Winter Roasted Tomatoes
from Alice Waters The Art of Simple Food
It’s the third week of May, but where I live in the PNW, for some reason we still haven’t had a night over 50 degrees this month, so my tomatoes still sit under grow lights in the steam pipe distribution trunk. Point being, homegrown tomatoes are a ways away still, and it’s a rainy day here, so I thought I’d try a recipe from Alice Waters The Art of Simple Food called “Winter Roasted Tomatoes.” Ok, it’s less a recipe than a treatment, like one of those things The New York Times calls a “Recipe without a Recipe.”
This doesn’t really need to be made in Winter. Really any day when you can’t get in-season, or won’t get out-of-season tomatoes. But I wouldn’t make them on a warm day as your oven will be on for 4-5 hours, albeit fairly low.
I just saw a Target ad that tried to pitch that the security cameras in the self-checkout line are a cool fun way to check your hair and your outfit and your makeup, that we should embrace the surveillance because as long as we can see ourselves on camera it’s fun, right? We all of us clearly love filming ourselves, so Target filming us in the self-checkout is the same, right? Had folks singing and dancing and checking themselves out in the cameras put to Michelle Branch’s “Everywhere” but with the lyrics changed to be about how much fun it is to see ourselves in the security footage. Target: Selfies Welcome. I’m just saying.
It takes some time to cook this, so let’s go.
Winter Roasted Tomatoes
Set oven to 275 degrees.
Ingredients:
Olive oil
1 yellow onion
3-5 cloves garlic
Big can whole tomatoes (28 oz)
Fresh herbs, such as thyme, oregano, basil, rosemary, marjoram
Directions:
Pour a few glugs of olive oil into the bottom of a wide, shallow earthenware dish, casserole, etc., and spread it around so you have a nice coating. (I don’t have a large shallow earthenware dish, but my shallow enameled cast iron worked great. Don’t use non-enameled cast iron, though.) Dice up an onion and layer it on top of the olive oil. Slice up 3-5 garlic cloves, and scatter on the onions. Sprinkle with fresh herbs such as marjoram, oregano, basil, rosemary. I used oregano and rosemary, and kept the rosemary sprigs whole for ease of retrieval. Season with salt.
Strain a large can of whole peeled tomatoes. Save the tomato juice for another use, or drink. Salut!
Place the whole tomatoes on top of the diced onions, garlic, and herbs. Season again with more salt, pepper, and a pinch of sugar. You’re just layering everything.

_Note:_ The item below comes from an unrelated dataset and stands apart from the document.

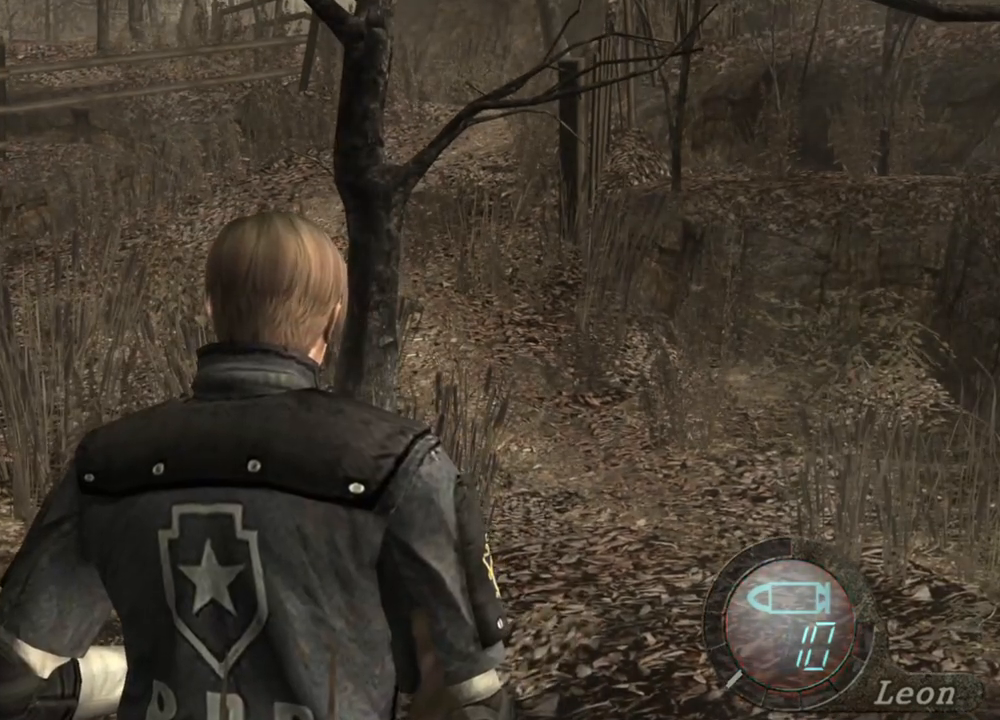
{"keys": [], "mouse": [], "events": []}
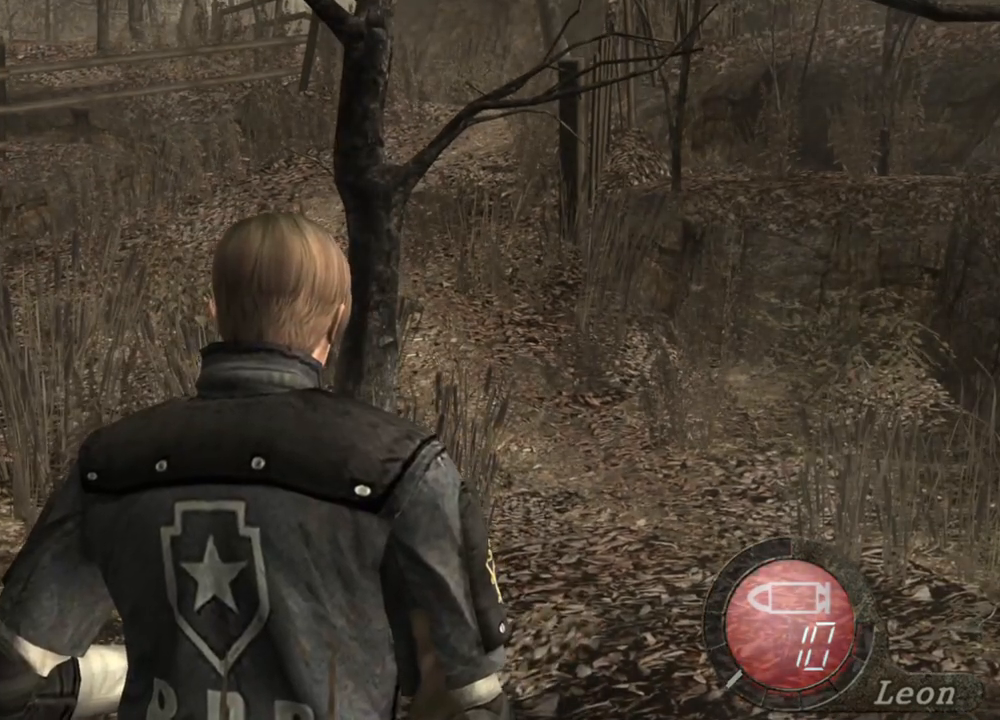
{"keys": ["shift", "w"], "mouse": [], "events": [[133, "w", "down"], [167, "shift", "down"]]}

Place uncovered in oven and bake at 275 for 4-5 hours. (I did 4:15.) No stirring or monitoring necessary. Just walk away, clean your house, plant your tomatoes, mow the lawn, do the laundry, watch Once Upon a Time in America, do you.
When you remove from the oven, fish out large sprigs of herbs if you used them. Smash the tomatoes down, and stir everything into the oil, onions, and garlic. Taste and adjust for seasoning.
Waters says to serve as a sauce with warm noodles, polenta, atop fish, or simply with toasted bread.
Holy cow, this is good. The onions caramelize, the tomatoes are rich and jammy, the oil infuses with all herbs, which somehow manage not to burn. Absolutely incredible. Makes about enough to sauce two dinner portions of pasta. I can also see adding chopped olives to do the spooning over bread option. Can almost certainly be made ahead of time for that. So easy, so flipping good.
Waters, Alice. The Art of Simple Food. New York, Clarkson Potter, 2007.